In a generic way, yes God is everything in that he caused all of creation. He created the mechinisms and established the laws that enable reality. That doesn't mean God is your computer screen or chair. He just made it possible. Cultures have always used a word that embraces their highest concept of the creator. For us that work is God.
The attributes of God: Omnipresence, Omnipotent, Omnificence and Creatorship.

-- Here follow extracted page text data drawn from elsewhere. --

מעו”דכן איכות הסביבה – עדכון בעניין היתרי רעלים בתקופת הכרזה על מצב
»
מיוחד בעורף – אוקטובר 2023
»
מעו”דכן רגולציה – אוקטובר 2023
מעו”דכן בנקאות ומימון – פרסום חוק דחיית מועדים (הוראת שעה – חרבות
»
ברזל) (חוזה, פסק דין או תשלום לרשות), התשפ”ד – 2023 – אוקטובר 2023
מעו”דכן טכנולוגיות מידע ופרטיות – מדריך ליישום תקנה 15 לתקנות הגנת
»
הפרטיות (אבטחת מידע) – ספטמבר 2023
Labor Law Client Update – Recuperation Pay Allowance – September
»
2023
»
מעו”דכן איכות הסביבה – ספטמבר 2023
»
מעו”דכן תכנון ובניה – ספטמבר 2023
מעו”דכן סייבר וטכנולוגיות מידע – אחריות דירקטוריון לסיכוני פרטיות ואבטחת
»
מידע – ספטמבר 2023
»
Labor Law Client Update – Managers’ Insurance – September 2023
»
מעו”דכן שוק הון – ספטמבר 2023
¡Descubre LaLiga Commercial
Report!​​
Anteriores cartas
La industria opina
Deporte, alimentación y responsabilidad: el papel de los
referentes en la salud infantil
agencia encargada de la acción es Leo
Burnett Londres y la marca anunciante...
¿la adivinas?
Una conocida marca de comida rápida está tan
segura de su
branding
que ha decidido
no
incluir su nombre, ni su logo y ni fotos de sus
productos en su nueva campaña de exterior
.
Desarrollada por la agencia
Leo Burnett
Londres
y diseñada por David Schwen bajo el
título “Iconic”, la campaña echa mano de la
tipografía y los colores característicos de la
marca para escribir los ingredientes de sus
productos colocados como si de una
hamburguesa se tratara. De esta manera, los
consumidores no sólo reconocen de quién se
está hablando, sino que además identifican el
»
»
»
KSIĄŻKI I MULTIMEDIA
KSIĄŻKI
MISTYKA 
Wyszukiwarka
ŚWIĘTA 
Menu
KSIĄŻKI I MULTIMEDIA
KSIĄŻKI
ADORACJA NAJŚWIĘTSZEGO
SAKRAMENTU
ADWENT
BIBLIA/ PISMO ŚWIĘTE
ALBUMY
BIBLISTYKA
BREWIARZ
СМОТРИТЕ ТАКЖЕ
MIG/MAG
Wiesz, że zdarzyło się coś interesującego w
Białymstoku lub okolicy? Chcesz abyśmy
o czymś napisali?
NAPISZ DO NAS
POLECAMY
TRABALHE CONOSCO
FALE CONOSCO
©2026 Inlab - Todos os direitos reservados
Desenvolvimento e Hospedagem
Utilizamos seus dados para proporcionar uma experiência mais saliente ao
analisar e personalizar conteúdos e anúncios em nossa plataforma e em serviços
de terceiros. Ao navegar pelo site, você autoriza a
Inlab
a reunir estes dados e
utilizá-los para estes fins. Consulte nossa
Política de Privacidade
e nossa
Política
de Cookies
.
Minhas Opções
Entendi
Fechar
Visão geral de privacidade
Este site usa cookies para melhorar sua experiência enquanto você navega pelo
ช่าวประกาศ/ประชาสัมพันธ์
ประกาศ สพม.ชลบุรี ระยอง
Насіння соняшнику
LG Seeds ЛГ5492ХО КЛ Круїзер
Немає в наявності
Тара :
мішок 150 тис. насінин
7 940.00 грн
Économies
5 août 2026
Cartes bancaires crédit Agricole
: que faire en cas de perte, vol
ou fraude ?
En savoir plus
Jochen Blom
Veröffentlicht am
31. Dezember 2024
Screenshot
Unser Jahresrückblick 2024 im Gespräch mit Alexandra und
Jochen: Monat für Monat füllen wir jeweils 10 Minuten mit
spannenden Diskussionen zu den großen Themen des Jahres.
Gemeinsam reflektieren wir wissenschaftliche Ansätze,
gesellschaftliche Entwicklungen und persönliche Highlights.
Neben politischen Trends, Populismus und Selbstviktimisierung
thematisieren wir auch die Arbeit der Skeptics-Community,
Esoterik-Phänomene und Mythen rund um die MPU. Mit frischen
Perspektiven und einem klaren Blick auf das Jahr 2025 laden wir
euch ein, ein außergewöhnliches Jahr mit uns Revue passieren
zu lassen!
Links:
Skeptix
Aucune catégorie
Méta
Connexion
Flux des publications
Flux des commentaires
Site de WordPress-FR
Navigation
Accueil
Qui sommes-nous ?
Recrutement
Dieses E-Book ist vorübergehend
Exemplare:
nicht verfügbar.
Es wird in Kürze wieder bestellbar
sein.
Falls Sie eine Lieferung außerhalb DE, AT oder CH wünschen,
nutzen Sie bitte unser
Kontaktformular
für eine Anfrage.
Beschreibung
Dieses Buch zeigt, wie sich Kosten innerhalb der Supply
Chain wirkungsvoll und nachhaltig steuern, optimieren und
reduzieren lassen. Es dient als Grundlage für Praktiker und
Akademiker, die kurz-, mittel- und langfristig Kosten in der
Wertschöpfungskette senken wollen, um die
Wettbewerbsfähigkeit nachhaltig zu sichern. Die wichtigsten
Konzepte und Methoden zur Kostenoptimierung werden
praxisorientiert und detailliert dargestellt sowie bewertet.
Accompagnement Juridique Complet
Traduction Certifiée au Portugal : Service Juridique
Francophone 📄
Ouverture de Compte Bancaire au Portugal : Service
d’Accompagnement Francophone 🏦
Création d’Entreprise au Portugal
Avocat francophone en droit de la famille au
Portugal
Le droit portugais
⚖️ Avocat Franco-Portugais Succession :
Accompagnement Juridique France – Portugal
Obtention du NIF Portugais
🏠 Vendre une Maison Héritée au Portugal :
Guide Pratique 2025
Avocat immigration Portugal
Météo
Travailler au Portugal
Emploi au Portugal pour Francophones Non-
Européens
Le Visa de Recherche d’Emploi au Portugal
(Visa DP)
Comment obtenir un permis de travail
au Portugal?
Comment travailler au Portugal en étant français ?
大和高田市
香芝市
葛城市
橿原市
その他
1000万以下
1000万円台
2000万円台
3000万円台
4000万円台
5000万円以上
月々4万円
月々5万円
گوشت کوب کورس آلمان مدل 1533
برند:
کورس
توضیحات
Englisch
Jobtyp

Something else to consider:
The uncertainties of life and the hardships of existence do not in any manner contradict the concept of the universal sovereignty of God. All evolutionary creature life is beset by certain inevitabilities. Consider the following:
Is courage — strength of character — desirable? Then must man be reared in an environment which necessitates grappling with hardships and reacting to disappointments.
Is altruism — service of one’s fellows — desirable? Then must life experience provide for encountering situations of social inequality.
Is hope — the grandeur of trust — desirable? Then human existence must constantly be confronted with insecurities and recurrent uncertainties.
Is faith — the supreme assertion of human thought — desirable? Then must the mind of man find itself in that troublesome predicament where it ever knows less than it can believe.
Is the love of truth and the willingness to go wherever it leads, desirable? Then must man grow up in a world where error is present and falsehood always possible.
Is idealism — the approaching concept of the divine — desirable? Then must man struggle in an environment of relative goodness and beauty, surroundings stimulative of the irrepressible reach for better things.
Is loyalty — devotion to highest duty — desirable? Then must man carry on amid the possibilities of betrayal and desertion. The valor of devotion to duty consists in the implied danger of default.
Is unselfishness — the spirit of self-forgetfulness — desirable? Then must mortal man live face to face with the incessant clamoring of an inescapable self for recognition and honor. Man could not dynamically choose the divine life if there were no self-life to forsake. Man could never lay saving hold on righteousness if there were no potential evil to exalt and differentiate the good by contrast.
Is pleasure — the satisfaction of happiness — desirable? Then must man live in a world where the alternative of pain and the likelihood of suffering are ever-present experiential possibilities.
Originally posted by VreemdeVlieendeVoorwep
reply to post by amazing
God is there for you to discover. Asking these questions, will not get you any closer to the answer, it will most likely just confuse you even more.
God is different for everyone. It is each persons POV that determines what God is for him or her.
But in the end, only YOU can discover God for yourself. I wish you godspeed on this search, and hope you find what you are looking for. Look inside yourself, for that is where the truth lies, that is where enlightenment lies, and indeed, it is where your quest must begin, and end.